> TASK DESCRIPTION: Print the entries underneath word for word, omitting whatever pictures they contain.

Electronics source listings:
##########

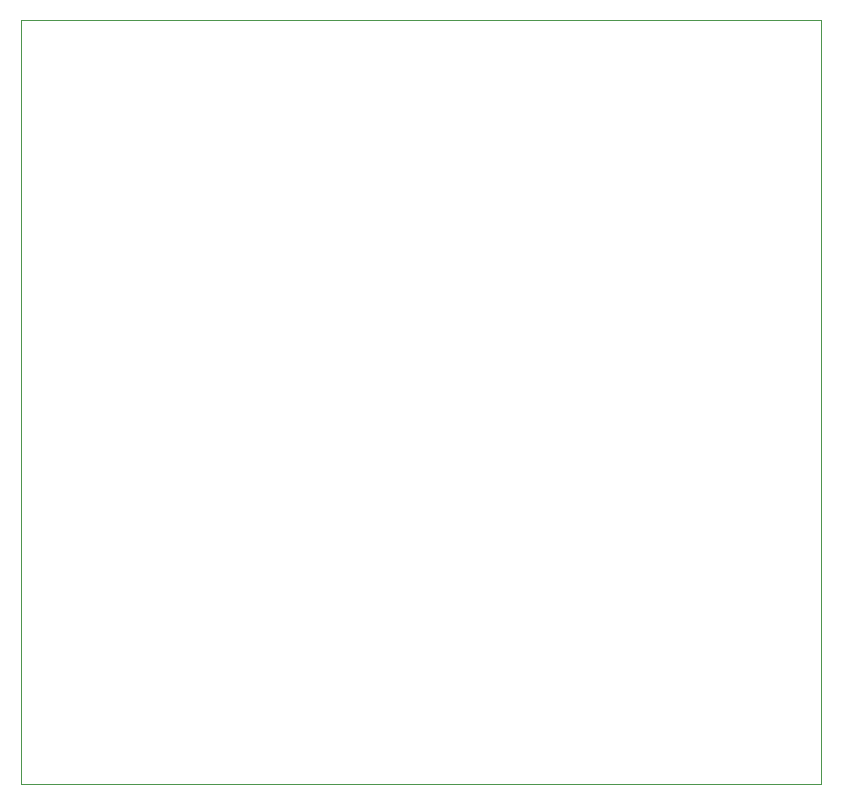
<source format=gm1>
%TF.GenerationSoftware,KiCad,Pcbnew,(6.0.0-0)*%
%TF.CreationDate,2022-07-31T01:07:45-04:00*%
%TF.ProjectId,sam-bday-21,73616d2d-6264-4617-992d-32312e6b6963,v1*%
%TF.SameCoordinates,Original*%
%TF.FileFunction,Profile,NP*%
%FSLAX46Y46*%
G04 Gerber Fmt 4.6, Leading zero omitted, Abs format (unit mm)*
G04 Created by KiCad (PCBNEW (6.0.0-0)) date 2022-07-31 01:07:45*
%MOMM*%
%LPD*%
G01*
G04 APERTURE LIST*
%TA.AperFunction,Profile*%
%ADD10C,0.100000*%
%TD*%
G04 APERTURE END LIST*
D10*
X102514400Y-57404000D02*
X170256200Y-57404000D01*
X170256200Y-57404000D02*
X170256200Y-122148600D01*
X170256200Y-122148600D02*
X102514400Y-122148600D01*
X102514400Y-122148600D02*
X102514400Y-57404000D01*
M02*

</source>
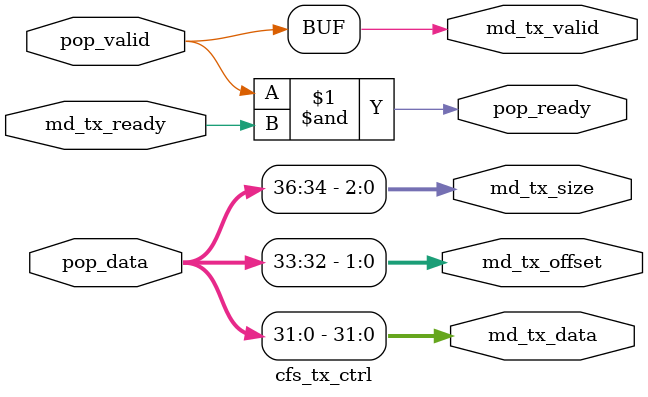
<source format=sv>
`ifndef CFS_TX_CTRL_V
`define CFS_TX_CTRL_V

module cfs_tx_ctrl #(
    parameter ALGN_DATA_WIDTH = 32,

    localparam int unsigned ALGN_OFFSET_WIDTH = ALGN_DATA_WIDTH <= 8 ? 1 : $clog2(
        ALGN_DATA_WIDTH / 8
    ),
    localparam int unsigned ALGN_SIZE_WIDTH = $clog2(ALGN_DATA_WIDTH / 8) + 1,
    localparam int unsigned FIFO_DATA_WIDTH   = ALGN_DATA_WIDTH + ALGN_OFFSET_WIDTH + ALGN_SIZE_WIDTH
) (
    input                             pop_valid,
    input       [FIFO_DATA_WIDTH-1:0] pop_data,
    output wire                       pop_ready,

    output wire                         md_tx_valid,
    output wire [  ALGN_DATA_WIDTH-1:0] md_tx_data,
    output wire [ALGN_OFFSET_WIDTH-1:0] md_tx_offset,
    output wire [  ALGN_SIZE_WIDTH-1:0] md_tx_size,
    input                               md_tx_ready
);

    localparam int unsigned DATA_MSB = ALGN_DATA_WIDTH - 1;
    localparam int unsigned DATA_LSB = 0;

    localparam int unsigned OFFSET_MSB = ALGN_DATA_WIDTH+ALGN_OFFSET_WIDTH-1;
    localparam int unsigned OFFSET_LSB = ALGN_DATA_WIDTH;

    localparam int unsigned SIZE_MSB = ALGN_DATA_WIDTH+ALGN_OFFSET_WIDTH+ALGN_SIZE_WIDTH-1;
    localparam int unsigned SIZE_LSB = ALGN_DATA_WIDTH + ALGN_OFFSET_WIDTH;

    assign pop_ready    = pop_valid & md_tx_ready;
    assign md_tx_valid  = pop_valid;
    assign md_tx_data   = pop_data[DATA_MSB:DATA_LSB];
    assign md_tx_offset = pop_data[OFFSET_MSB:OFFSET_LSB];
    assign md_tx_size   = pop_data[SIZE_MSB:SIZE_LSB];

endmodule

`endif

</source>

##########

> ANSWER SECTION:
<source format=gm1>
%TF.GenerationSoftware,KiCad,Pcbnew,(6.0.0-0)*%
%TF.CreationDate,2022-07-31T01:07:45-04:00*%
%TF.ProjectId,sam-bday-21,73616d2d-6264-4617-992d-32312e6b6963,v1*%
%TF.SameCoordinates,Original*%
%TF.FileFunction,Profile,NP*%
%FSLAX46Y46*%
G04 Gerber Fmt 4.6, Leading zero omitted, Abs format (unit mm)*
G04 Created by KiCad (PCBNEW (6.0.0-0)) date 2022-07-31 01:07:45*
%MOMM*%
%LPD*%
G01*
G04 APERTURE LIST*
%TA.AperFunction,Profile*%
%ADD10C,0.100000*%
%TD*%
G04 APERTURE END LIST*
D10*
X102514400Y-57404000D02*
X170256200Y-57404000D01*
X170256200Y-57404000D02*
X170256200Y-122148600D01*
X170256200Y-122148600D02*
X102514400Y-122148600D01*
X102514400Y-122148600D02*
X102514400Y-57404000D01*
M02*

</source>
<source format=sv>
`ifndef CFS_TX_CTRL_V
`define CFS_TX_CTRL_V

module cfs_tx_ctrl #(
    parameter ALGN_DATA_WIDTH = 32,

    localparam int unsigned ALGN_OFFSET_WIDTH = ALGN_DATA_WIDTH <= 8 ? 1 : $clog2(
        ALGN_DATA_WIDTH / 8
    ),
    localparam int unsigned ALGN_SIZE_WIDTH = $clog2(ALGN_DATA_WIDTH / 8) + 1,
    localparam int unsigned FIFO_DATA_WIDTH   = ALGN_DATA_WIDTH + ALGN_OFFSET_WIDTH + ALGN_SIZE_WIDTH
) (
    input                             pop_valid,
    input       [FIFO_DATA_WIDTH-1:0] pop_data,
    output wire                       pop_ready,

    output wire                         md_tx_valid,
    output wire [  ALGN_DATA_WIDTH-1:0] md_tx_data,
    output wire [ALGN_OFFSET_WIDTH-1:0] md_tx_offset,
    output wire [  ALGN_SIZE_WIDTH-1:0] md_tx_size,
    input                               md_tx_ready
);

    localparam int unsigned DATA_MSB = ALGN_DATA_WIDTH - 1;
    localparam int unsigned DATA_LSB = 0;

    localparam int unsigned OFFSET_MSB = ALGN_DATA_WIDTH+ALGN_OFFSET_WIDTH-1;
    localparam int unsigned OFFSET_LSB = ALGN_DATA_WIDTH;

    localparam int unsigned SIZE_MSB = ALGN_DATA_WIDTH+ALGN_OFFSET_WIDTH+ALGN_SIZE_WIDTH-1;
    localparam int unsigned SIZE_LSB = ALGN_DATA_WIDTH + ALGN_OFFSET_WIDTH;

    assign pop_ready    = pop_valid & md_tx_ready;
    assign md_tx_valid  = pop_valid;
    assign md_tx_data   = pop_data[DATA_MSB:DATA_LSB];
    assign md_tx_offset = pop_data[OFFSET_MSB:OFFSET_LSB];
    assign md_tx_size   = pop_data[SIZE_MSB:SIZE_LSB];

endmodule

`endif

</source>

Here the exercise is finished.